◆ **WHAT IS BEING ASKED**
Decide whether each statement below agrees with the adversarial loss passage, and answer yes or no with the deciding words quoted exactly. 1. In equation (1), D tries to tell real images apart from images generated by G. 2. In equation (2), G tries to maximize the objective. 3. The loss in equation (2) helps G make photo-realistic images that fool the discriminator.

Adversarial loss. Below is the basic adversarial loss function to ensure that the image generated by the generator can "fool" the discriminator:
$$L_{{\rm{adv}}}^{\rm{d}} = {E_{\mathit{\boldsymbol{t}}}}[\log {D_{{\rm{dis}}}}({\mathit{\boldsymbol{t}}})] + {E_{{\mathit{\boldsymbol{x, c}}}}}[\log (1 - {D_{{\rm{dis}}}}(G({\mathit{\boldsymbol{x, c}}})))]$$ (1) Here D tries to distinguish real images from photo-realistic images which are generated by G. We use $\mathit{\boldsymbol{t}}$ as the supervision to make $D$ to have distinguishing ability to the maximum extent.
This loss function is to assist $G$ making photo-realistic images to fool the discriminator:
$$L_{{\rm{adv}}}^{\rm{g}} = {E_{{\mathit{\boldsymbol{x, c}}}}}[\log (1 - {D_{{\rm{dis}}}}(G({\mathit{\boldsymbol{x, c}}})))]$$ (2) Here G tries to minimize this objective.

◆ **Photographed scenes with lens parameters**
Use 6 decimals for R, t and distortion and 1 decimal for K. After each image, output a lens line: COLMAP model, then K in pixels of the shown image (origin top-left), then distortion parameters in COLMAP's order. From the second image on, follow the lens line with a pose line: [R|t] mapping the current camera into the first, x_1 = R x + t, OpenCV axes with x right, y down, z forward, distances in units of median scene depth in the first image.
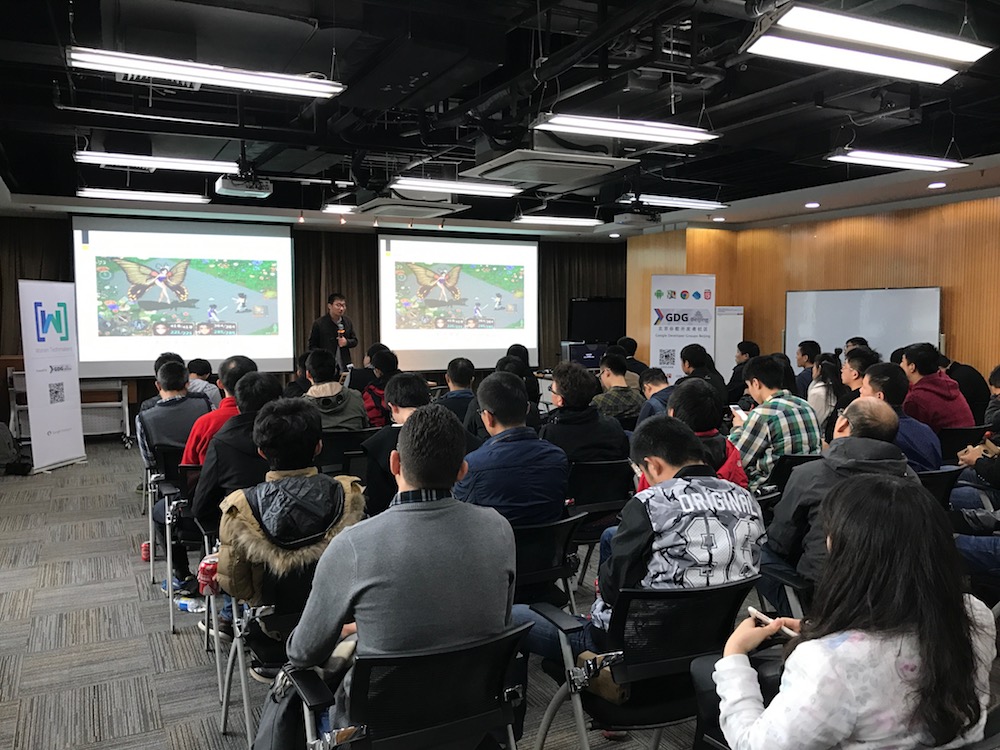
lens RADIAL K [[822.3, 0, 502.6], [0, 822.3, 373.1], [0, 0, 1]] dist [0.012675, -0.012853]
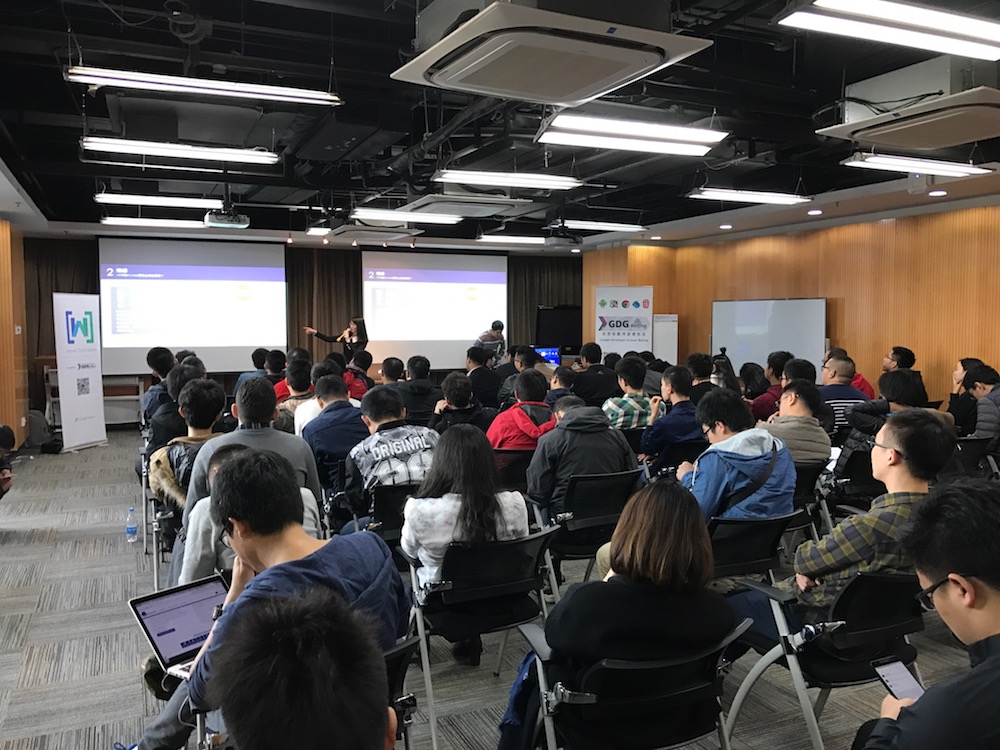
lens RADIAL K [[822.3, 0, 492.5], [0, 822.3, 373.6], [0, 0, 1]] dist [0.012675, -0.012853]
pose [[0.998901, 0.003798, -0.046709, 0.103645], [-0.004049, 0.999978, -0.005284, 0.008435], [0.046688, 0.005467, 0.998895, -0.160606]]
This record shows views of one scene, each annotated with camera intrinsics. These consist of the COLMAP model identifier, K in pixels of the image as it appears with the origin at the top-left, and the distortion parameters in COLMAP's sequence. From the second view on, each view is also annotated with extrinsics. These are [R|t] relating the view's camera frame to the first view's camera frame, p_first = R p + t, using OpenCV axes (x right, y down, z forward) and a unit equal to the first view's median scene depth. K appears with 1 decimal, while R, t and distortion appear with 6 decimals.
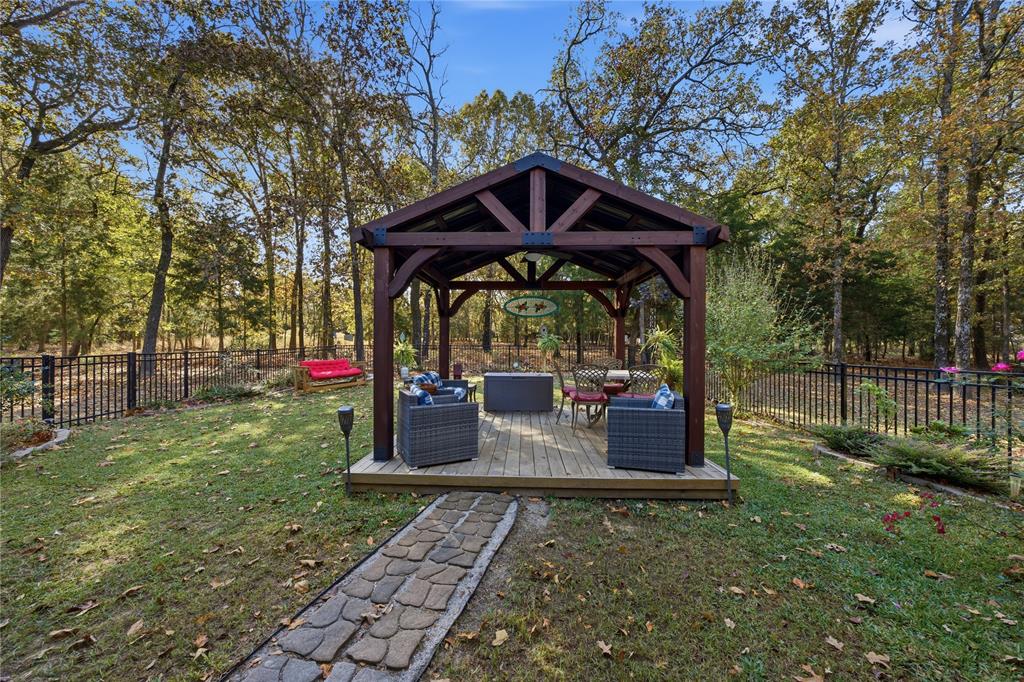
lens RADIAL K [[367.7, 0, 512.0], [0, 367.7, 341.0], [0, 0, 1]] dist [-0.000754, -0.000014]
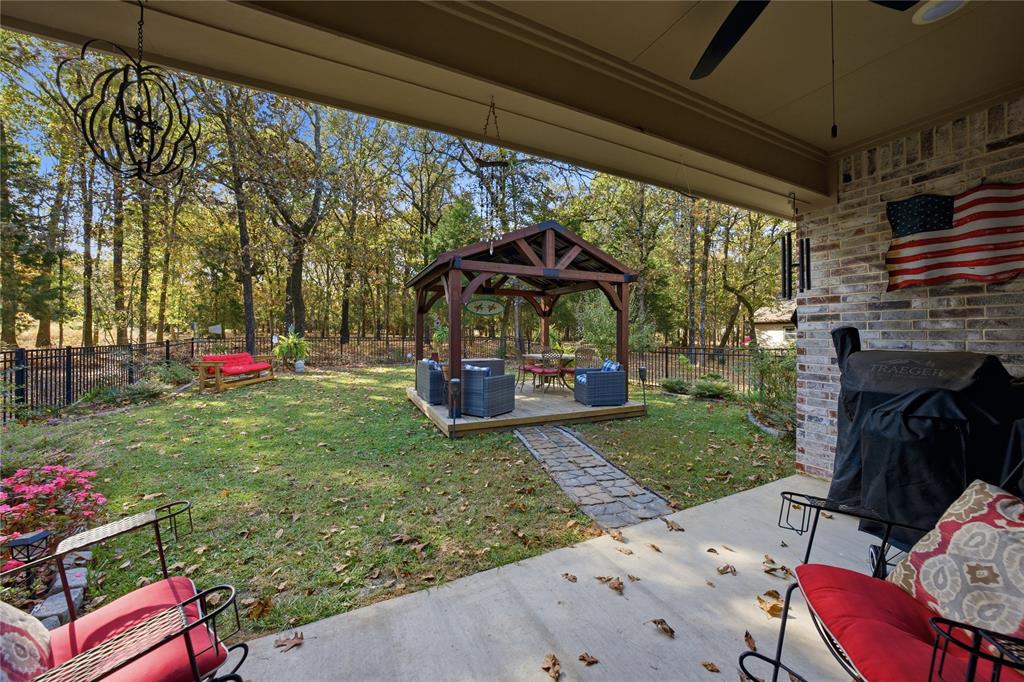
lens RADIAL K [[367.7, 0, 512.0], [0, 367.7, 341.0], [0, 0, 1]] dist [-0.000754, -0.000014]
pose [[0.898744, -0.011770, 0.438317, -0.803602], [-0.000315, 0.999622, 0.027487, -0.018446], [-0.438475, -0.024842, 0.898400, -0.399700]]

◆ **RESPONSE**
1. Yes: "Here D tries to distinguish real images from photo-realistic images which are generated by G."
2. No: "Here G tries to minimize this objective."
3. Yes: "making photo-realistic images to fool the discriminator"